Peut-on, comme Georges Tron, gérer sa commune depuis sa prison ?
Dernière modification : 22 juin 2022
Auteur : Jean-Paul Markus, professeur de droit public, Université Paris-Saclay
Condamné en février 2021 à cinq ans d’emprisonnement dont trois fermes et le reste avec sursis, pour viol et agression sexuelle sur une collaboratrice, Georges Tron, maire de Draveil (Essonne), continue de gérer sa ville et vient de présenter le budget 2021 au conseil municipal par un adjoint interposé depuis sa cellule.
L’opposition n’apprécie évidemment pas, estimant que « c’est absurde, si ce n’en était pas dramatique… Il ne dispose absolument plus de l’autorité morale pour assurer ses fonctions », selon Gabrielle Boeri-Charles, du groupe Draveil transition démocratique et écologique.
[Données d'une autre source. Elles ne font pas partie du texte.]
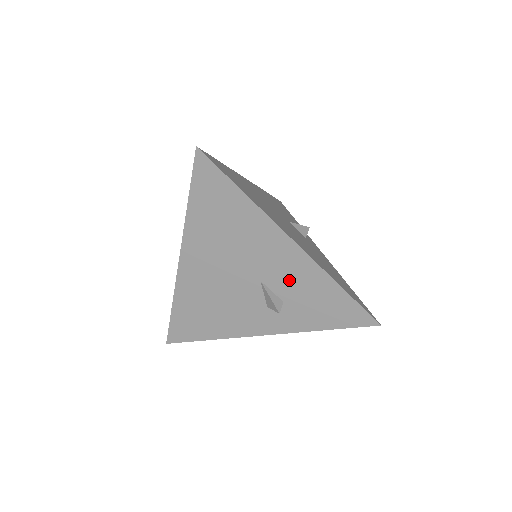
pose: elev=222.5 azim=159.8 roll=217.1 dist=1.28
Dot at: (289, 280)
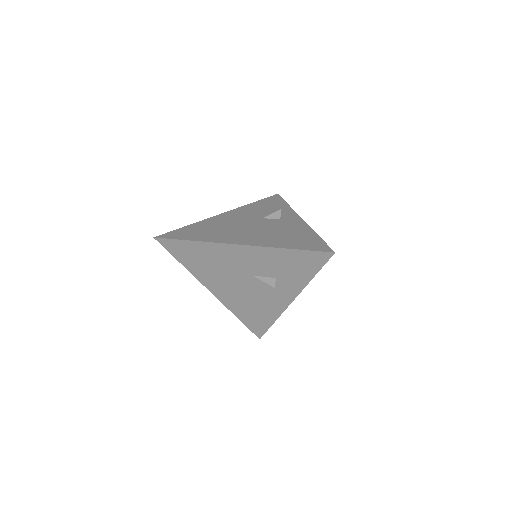
Dot at: (263, 265)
Le ministre de la Justice, Éric Dupond-Moretti, qui a été l’avocat de Georges Tron, s’était déjà prononcé sur cette demande par un refus net : « vous demandez à l’exécutif d’intervenir là-dedans ? Mais franchement, quelle hérésie !« , ajoutant que « les oppositions demandent à l’exécutif d’intervenir dans le cadre de décisions juridictionnelles qui (…) dépendent exclusivement des magistrats, qui sont indépendants« . Concluant sur la présomption d’innocence, il botte en touche : « qu’il (Georges Tron) se débrouille avec sa conscience« .
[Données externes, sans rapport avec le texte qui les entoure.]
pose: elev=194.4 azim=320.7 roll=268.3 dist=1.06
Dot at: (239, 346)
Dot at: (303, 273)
Il est vrai que Georges Tron a le droit pour lui. Il a été condamné en appel et s’est pourvu en cassation : tant que la Cour de cassation n’aura pas statué, il est présumé innocent. S’il est en prison, c’est parce que le recours en cassation n’est pas suspensif, au sens où il n’empêche pas l’application de la peine prononcée par la cour d’appel. La Cour de cassation mettant en moyenne un an à statuer, Georges Tron espère donc être libéré à ce moment s’il obtient gain de cause. Et curieusement, rien en droit n’interdit à un maire de gérer sa ville depuis la prison.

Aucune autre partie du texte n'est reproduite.